Obama discussed the history of racism in America during an interview with the comedian Marc Maron for his WTF podcast, saying:

OBAMA: The legacy of slavery, Jim Crow, discrimination in almost every institution of our lives -- that casts a long shadow, and that's still part of our DNA that's passed on. We're not cured of it.

MARON: Racism. 

OBAMA: Racism. We are not cured of --

MARON: Clearly.

OBAMA: And it's not just a matter of it not being polite to say nigger in public. That's not the measure of whether racism still exists or not. It's not just a matter of overt discrimination. Societies don't overnight completely erase everything that happened two to 300 years prior.

Much of the media have highlighted Obama's use of “the n-word” in their reports on his comments. But Fox in particular has focused its discussion of the interview almost solely on the propriety of his use of the word. 

During a segment on America's Newsroom, anchor Bill Hemmer asked if Obama's use of the word was “too blunt” and asked if it was “necessary.” Contributor Deneen Borelli said Obama had “lowered the stature” of his office with his “insane, crazy comment” and termed him the “rapper in chief.”

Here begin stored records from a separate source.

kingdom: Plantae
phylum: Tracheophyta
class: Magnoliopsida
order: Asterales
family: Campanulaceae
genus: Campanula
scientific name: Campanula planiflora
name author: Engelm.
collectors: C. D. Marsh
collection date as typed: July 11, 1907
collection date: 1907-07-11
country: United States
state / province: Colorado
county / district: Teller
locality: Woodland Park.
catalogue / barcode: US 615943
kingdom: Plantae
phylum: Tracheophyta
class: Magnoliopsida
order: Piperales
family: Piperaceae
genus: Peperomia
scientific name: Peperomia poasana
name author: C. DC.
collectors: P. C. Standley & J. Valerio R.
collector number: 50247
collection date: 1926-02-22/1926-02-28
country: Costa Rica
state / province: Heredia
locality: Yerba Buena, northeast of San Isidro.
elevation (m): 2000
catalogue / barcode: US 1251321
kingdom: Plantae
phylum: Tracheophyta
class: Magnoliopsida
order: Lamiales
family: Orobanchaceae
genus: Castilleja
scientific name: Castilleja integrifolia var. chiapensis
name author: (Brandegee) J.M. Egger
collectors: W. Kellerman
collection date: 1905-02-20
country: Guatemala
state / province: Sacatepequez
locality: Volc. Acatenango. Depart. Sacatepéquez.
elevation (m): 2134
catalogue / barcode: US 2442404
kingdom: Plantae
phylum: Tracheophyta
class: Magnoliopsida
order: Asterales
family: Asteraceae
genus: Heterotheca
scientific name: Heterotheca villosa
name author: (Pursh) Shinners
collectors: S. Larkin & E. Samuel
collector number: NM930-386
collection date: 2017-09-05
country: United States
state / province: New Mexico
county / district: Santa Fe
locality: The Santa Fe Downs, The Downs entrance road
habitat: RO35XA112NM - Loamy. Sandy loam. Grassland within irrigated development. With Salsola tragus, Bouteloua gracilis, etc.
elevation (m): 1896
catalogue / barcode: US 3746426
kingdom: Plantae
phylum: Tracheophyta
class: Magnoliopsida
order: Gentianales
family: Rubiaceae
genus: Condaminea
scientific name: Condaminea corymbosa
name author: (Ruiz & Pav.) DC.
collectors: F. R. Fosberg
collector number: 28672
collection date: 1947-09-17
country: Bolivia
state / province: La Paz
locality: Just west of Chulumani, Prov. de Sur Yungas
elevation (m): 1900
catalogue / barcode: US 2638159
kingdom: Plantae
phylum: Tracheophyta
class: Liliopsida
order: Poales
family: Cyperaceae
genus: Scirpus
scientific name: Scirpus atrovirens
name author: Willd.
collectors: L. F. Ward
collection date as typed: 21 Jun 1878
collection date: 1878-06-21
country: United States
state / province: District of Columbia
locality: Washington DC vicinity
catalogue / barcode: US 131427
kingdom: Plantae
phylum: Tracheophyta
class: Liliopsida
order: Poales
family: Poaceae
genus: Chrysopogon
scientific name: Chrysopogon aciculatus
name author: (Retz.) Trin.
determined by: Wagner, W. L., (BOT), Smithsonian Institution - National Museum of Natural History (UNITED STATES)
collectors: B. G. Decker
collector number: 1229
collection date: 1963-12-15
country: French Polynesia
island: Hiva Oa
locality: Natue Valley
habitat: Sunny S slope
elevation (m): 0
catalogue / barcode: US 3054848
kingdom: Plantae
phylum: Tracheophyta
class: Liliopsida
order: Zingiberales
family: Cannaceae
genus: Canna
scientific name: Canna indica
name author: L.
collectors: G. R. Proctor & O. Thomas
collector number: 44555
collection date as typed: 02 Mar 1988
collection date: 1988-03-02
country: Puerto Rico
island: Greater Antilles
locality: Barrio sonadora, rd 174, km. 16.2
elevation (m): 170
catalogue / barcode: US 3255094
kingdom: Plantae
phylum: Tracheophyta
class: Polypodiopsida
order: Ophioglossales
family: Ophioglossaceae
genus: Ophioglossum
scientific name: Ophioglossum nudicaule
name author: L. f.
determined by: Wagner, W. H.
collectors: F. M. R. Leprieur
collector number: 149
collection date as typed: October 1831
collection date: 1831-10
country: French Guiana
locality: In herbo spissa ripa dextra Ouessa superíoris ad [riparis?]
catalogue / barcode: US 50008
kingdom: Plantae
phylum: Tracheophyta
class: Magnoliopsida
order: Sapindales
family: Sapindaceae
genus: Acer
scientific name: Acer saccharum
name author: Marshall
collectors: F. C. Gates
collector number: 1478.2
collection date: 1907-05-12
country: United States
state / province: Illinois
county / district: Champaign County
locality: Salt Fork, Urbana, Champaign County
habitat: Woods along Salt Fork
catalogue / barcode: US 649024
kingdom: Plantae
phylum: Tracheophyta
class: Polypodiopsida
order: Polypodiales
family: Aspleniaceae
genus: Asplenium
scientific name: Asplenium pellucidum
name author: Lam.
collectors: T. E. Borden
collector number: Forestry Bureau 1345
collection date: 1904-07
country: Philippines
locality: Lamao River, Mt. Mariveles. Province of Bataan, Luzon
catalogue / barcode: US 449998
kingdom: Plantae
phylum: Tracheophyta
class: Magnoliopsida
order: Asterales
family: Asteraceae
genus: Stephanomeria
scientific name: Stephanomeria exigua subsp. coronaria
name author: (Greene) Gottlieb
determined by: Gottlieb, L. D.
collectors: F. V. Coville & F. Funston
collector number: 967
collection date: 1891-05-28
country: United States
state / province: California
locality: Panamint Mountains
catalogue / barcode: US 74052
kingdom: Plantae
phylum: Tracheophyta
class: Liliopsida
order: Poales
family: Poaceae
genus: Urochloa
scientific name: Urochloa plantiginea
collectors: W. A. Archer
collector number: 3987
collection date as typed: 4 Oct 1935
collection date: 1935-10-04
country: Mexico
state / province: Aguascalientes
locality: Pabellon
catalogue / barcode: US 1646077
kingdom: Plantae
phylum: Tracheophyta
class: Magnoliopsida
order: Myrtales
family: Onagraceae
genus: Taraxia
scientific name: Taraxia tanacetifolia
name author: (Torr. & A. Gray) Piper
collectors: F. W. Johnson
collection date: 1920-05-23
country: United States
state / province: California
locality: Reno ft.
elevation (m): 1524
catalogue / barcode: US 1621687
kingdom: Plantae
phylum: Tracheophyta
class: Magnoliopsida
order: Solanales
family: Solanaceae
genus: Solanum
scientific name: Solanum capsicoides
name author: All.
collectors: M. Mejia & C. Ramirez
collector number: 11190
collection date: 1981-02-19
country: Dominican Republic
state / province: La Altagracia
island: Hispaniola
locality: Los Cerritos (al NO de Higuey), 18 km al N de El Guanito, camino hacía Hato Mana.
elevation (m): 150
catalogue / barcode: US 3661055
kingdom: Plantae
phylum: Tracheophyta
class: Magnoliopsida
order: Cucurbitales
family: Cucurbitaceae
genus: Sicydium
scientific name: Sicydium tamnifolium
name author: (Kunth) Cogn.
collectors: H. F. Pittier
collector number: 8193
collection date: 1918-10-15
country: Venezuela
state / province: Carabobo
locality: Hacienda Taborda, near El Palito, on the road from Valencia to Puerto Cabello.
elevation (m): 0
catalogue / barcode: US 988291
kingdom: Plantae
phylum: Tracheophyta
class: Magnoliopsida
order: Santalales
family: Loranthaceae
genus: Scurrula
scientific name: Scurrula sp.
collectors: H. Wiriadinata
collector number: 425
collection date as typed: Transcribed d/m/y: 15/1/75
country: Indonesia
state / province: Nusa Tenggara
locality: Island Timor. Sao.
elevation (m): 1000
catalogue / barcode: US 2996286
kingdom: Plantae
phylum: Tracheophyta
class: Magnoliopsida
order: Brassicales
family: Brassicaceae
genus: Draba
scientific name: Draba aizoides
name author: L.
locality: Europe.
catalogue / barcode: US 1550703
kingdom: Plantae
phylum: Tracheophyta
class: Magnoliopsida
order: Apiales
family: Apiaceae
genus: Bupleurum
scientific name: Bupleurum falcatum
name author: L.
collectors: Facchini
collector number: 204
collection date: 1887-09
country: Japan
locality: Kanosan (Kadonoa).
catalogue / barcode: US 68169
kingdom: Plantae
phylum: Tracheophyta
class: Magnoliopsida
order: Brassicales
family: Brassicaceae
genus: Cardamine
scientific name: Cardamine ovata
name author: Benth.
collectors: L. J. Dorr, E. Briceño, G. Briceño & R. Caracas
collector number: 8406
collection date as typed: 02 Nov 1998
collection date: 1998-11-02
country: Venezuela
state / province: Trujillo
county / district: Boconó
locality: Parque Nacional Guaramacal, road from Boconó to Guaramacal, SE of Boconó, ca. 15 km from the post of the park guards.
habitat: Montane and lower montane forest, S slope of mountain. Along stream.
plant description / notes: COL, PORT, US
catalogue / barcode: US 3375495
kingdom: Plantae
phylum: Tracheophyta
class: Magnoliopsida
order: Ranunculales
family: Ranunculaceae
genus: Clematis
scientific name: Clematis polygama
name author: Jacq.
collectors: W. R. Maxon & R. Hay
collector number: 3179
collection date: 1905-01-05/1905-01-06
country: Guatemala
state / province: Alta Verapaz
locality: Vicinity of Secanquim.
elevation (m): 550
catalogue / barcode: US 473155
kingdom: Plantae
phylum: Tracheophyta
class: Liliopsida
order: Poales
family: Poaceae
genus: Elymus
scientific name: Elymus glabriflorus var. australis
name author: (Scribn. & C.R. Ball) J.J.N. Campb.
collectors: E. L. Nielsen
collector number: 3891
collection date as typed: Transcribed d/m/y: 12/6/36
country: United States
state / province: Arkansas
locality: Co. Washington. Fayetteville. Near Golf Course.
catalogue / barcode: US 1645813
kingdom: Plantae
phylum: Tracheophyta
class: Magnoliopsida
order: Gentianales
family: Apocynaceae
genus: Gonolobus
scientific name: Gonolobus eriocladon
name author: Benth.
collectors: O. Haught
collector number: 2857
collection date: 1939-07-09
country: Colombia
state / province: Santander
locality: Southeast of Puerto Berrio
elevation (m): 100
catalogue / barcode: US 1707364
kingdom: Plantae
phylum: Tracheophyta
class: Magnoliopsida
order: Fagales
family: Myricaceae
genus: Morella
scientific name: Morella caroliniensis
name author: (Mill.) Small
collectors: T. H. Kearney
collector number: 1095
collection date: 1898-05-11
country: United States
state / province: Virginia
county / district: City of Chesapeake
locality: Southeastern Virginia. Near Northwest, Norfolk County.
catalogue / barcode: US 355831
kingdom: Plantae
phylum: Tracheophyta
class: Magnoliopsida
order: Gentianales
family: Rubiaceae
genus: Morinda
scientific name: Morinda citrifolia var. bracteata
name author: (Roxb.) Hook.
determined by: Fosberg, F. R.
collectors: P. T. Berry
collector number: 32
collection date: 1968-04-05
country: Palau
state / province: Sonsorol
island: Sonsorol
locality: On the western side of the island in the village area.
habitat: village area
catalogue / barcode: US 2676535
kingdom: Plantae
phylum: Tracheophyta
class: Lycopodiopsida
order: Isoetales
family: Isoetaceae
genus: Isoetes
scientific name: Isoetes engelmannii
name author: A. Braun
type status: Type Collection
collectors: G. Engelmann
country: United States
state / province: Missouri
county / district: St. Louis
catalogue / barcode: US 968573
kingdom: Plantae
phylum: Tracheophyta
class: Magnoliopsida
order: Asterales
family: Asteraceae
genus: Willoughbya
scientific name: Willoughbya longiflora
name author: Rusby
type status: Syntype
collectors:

HEMMER: Touchy, touchy, touchy deal here. Was it necessary? 

BORELLI: We're talking about the president of the United States using the “n-word,” Bill. He has really dragged in the gutter speak of rap music. So now he is the first president of rap, of street? Come on, he has lowered the stature of the high office of the president of the United States and the question is why did he do this? ...

You see all of the people coming together in the streets of Charleston, South Carolina, black, white and otherwise, coming together, praying, supporting each other. And here you have the president make this insane, crazy comment of using the “n-word” to really distract. This is all a distraction, grand distraction to take away from the people uniting and then the president in chief, the rapper in chief, now further dividing our country. I find it outrageous.

Hemmer later declared, “As a white American, my entire life I know that that is an electric word and you stay away from it,” adding, “this is something that we thought was entirely off limits and now you have the president using it.”

Fox & Friends also fixated on Obama's language, with co-host Steve Doocy saying that “today people are going to be talking, Bret, about whether or not it is appropriate for the president to use the 'n-word' and whether or not it is beneath the dignity of his office.”